EXERCISE GOAL:
Pick up the Kamal Rani Varun biography after its final sentence, the one about her M.A. in sociology at Kanpur University, and carry it forward.

PAGE TEXT:
# # #

Minister of Technical Education Government of Uttar Pradesh
- In office 21 August 2019 – 2 August 2020
- Chief Minister: Yogi Adityanath
- Preceded by: Ashutosh Tandon
- Succeeded by: Jitin Prasada

Member of Uttar Pradesh Legislative Assembly
- In office 2017–2020
- Preceded by: Indrajeet Kori
- Succeeded by: Upendra Nath Paswan
- Constituency: Ghatampur

Member of Parliament, Lok Sabha
- In office 1996–1999
- Preceded by: Keshari Lal Kureel
- Succeeded by: Pyare Lal Sankhwar
- Constituency: Ghatampur

Personal details
- Born: 3 May 1958 Lucknow, Uttar Pradesh, India
- Died: 2 August 2020 (aged 62) Lucknow, Uttar Pradesh, India
- Party: Bharatiya Janata Party
- Spouse: Kishan Lal Varun
- Children: One daughter

= Kamal Rani Varun =

Indian politician (1958–2020)

Kamal Rani Varun (3 May 1958 – 2 August 2020) was an Indian politician and Cabinet Minister in the Government of Uttar Pradesh. She was member of Uttar Pradesh Legislative Assembly. She was also a member of Eleventh and Twelfth Lok Sabha.

==Early life and education==
Rani was born on 3 May 1958 in Lucknow, Uttar Pradesh and married Kishan Lal Varun, a volunteer of the Rashtriya Swayamsevak Sangh, on 25 May 1975. She gave birth to a daughter and completed her M.A. in sociology at Kanpur University.

# # #

AVAILABLE DATA:
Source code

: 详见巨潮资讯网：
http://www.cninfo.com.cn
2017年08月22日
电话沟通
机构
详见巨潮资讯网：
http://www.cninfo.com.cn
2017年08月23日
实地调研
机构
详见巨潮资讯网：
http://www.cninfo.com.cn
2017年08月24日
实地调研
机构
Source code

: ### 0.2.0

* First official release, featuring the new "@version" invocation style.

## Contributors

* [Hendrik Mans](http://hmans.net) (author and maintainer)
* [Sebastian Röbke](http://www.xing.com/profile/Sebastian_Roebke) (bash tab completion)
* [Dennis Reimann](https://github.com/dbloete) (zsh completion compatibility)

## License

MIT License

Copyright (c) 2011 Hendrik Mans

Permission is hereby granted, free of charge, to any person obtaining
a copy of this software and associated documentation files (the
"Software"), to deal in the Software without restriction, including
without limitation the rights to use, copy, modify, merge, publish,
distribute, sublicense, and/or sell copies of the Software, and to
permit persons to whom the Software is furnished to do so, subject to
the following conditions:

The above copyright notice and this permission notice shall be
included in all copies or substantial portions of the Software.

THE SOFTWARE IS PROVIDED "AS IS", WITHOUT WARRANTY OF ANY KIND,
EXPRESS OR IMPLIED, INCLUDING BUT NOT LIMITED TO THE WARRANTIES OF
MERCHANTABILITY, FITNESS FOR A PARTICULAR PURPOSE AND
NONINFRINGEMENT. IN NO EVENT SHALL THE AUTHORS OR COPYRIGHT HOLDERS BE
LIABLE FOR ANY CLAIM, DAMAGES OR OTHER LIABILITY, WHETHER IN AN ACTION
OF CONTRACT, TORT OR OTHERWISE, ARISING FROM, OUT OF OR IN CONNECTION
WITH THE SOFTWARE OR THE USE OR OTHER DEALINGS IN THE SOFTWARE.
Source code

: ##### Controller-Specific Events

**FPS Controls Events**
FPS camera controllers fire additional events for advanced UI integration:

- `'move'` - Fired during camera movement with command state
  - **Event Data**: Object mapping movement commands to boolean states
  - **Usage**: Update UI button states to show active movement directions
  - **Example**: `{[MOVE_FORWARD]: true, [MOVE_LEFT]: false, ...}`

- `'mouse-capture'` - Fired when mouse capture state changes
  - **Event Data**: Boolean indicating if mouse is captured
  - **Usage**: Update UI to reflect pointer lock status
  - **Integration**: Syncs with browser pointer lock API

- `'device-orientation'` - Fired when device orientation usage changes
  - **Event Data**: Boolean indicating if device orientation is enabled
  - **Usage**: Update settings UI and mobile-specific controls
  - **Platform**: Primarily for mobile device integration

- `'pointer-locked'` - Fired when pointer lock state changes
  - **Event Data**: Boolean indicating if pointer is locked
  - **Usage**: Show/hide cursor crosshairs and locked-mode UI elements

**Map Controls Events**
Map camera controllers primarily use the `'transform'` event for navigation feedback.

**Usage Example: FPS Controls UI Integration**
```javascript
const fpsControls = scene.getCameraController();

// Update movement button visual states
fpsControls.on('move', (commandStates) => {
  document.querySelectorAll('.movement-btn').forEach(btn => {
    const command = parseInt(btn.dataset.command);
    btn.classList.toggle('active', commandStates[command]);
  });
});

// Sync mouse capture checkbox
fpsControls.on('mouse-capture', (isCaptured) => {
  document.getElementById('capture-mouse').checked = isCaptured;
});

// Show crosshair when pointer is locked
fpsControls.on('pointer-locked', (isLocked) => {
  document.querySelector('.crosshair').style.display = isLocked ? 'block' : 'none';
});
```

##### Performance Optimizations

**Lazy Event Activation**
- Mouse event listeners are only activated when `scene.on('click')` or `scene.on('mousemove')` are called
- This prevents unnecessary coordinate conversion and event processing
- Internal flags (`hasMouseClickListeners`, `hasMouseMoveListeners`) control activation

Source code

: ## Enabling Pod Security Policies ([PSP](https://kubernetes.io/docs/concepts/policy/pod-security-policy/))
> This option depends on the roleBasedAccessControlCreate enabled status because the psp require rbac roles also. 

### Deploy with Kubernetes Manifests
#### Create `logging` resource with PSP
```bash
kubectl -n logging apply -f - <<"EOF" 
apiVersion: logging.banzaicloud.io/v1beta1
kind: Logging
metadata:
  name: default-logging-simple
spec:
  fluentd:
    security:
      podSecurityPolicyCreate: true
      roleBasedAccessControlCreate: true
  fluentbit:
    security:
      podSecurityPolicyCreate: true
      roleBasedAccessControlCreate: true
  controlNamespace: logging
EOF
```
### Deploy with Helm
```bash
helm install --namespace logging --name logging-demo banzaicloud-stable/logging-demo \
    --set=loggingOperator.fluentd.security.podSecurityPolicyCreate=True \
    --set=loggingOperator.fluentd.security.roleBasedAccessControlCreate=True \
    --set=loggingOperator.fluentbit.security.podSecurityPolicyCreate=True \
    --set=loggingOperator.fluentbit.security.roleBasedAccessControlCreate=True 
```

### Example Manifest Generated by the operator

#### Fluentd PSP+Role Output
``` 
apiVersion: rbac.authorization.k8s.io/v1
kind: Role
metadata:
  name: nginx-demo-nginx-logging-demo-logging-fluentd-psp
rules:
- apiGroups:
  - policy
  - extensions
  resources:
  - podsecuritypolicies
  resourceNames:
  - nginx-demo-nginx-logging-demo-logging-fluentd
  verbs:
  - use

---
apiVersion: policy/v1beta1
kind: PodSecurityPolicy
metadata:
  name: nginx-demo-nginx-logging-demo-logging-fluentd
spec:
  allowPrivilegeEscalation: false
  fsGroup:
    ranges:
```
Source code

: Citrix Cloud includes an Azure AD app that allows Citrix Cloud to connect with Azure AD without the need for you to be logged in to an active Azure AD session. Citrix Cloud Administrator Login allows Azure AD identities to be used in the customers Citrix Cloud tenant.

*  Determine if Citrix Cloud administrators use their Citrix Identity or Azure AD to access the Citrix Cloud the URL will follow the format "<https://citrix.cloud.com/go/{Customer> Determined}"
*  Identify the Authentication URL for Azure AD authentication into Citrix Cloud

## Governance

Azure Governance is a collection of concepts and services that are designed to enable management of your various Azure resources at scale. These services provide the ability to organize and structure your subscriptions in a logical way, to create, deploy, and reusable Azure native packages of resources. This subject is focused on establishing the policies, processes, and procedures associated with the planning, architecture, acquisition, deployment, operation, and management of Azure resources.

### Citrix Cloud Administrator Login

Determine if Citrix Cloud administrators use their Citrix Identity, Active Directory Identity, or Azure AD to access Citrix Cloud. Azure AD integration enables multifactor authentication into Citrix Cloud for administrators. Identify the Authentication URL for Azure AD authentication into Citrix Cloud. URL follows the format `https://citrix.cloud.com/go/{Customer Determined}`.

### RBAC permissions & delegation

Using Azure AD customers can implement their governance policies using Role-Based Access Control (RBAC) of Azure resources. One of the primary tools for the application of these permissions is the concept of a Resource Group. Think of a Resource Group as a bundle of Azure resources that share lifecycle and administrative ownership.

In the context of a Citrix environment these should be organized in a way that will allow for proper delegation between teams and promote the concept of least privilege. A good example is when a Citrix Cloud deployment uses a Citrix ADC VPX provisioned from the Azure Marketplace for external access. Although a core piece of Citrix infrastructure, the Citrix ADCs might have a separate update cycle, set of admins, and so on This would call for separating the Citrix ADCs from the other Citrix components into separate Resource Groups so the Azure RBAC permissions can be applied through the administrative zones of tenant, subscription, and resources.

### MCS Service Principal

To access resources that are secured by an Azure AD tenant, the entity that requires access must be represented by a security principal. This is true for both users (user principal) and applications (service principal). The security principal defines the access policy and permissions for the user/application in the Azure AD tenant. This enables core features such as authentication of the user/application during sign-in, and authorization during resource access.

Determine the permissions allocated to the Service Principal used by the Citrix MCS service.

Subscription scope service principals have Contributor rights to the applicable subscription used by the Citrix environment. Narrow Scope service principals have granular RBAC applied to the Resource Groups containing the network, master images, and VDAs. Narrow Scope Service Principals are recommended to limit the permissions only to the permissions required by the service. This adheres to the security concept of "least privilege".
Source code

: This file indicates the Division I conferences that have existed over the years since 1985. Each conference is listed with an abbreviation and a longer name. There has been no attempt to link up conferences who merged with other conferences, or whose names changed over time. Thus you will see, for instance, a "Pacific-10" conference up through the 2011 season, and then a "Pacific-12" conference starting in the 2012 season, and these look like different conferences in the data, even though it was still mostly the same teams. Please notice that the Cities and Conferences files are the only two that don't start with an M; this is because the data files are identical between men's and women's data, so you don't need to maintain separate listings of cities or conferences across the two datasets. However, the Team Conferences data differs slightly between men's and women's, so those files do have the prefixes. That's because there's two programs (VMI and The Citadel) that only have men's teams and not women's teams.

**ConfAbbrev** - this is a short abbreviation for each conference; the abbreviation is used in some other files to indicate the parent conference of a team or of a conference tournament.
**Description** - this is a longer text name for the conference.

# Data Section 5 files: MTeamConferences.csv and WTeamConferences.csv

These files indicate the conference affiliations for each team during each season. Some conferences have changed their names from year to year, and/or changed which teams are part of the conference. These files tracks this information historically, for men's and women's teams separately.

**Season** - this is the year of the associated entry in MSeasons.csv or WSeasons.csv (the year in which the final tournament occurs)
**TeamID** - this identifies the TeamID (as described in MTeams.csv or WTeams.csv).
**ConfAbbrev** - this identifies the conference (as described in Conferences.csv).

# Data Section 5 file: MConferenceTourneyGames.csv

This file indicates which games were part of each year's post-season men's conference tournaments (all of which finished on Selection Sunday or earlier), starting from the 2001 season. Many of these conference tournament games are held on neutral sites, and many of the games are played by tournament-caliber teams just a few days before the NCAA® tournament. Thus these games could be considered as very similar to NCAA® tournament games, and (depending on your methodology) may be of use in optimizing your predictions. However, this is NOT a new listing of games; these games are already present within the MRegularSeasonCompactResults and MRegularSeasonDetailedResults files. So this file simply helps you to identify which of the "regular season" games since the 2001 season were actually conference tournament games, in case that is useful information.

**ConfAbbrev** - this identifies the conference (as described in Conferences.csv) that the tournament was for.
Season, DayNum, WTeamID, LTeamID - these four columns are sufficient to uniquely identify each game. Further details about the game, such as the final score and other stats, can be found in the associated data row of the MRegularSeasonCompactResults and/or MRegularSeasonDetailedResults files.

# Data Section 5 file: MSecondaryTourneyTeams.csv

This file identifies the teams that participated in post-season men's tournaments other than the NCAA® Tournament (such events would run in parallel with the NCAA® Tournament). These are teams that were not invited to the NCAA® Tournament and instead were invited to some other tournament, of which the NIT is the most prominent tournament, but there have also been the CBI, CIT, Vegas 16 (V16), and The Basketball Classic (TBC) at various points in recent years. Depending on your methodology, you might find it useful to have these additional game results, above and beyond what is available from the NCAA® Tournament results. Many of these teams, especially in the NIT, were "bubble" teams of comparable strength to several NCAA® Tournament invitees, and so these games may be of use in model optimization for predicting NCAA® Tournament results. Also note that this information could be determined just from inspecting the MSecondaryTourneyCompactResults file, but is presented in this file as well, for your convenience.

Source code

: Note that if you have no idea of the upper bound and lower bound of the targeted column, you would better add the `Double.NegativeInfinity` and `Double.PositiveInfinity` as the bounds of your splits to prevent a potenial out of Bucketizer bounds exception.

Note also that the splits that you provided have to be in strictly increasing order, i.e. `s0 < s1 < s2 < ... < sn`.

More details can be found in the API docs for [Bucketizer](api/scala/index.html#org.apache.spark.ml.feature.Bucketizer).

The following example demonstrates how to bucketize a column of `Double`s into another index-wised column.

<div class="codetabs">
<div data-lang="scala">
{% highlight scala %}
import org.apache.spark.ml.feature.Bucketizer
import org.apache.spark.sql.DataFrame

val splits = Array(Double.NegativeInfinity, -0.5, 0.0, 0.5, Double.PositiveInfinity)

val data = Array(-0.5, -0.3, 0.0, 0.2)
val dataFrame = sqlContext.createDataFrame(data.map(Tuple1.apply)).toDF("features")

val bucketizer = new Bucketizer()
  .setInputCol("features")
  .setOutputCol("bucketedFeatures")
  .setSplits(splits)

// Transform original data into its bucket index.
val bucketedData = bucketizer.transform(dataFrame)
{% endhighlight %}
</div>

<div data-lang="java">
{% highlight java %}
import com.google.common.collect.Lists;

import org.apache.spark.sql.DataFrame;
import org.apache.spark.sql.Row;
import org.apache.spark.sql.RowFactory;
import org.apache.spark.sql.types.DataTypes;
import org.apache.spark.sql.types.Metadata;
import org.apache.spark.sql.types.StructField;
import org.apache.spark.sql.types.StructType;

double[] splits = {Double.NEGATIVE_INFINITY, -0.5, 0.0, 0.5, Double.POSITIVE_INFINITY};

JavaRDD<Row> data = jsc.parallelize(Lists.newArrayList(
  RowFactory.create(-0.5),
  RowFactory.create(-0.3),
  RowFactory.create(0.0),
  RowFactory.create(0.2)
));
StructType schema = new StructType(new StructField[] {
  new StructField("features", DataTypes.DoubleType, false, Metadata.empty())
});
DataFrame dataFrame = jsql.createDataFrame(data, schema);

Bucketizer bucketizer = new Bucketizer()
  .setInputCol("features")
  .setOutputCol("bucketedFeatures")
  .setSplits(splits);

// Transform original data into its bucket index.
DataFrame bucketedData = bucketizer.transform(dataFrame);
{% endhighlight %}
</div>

# # #

RESPONSE AREA:
==Career==
In 1989, Kamal Rani was selected by the Bharatiya Janata Party to contest from the Dwarkapuri ward of Kanpur in the municipal elections and was elected as a councillor for Kanpur Municipal Corporation. She was victorious again in 1995 and in 1996, BJP selected her to contest from the Ghatampur parliamentary constituency. She was victorious and was re-elected in the 1998 Indian general election. However, she lost to Pyare Lal Sankhwar in 1999 by 585 votes. During her tenure as a Member of Parliament, she served on advisory committees regarding labour, welfare, industry, women empowerment, official language and tourism departments.

Kamal Rani unsuccessfully contested the 2012 Uttar Pradesh Legislative Assembly election from the Rasulabad constituency, but was elected from the Ghatampur assembly constituency in the 2017 elections with 48.52% votes. Chief Minister Yogi Adityanath inducted her into the state's council of ministers on 21 August 2019. She became the only woman minister in the state since Rita Bahuguna Joshi had resigned after winning in the 2019 Indian general election.

==Death==
Minister Kamal Rani had tested positive for COVID-19 on 18 July 2020, during the COVID-19 pandemic in India and was admitted to a hospital. She also suffered from diabetes, hypertension, hypothyroidism and double pneumonia. She died at 9:30 a.m. on 2 August at the Sanjay Gandhi Postgraduate Institute of Medical Sciences in Lucknow, due to complications brought on by the disease. She was aged 62 at the time of her death and was survived by her daughter.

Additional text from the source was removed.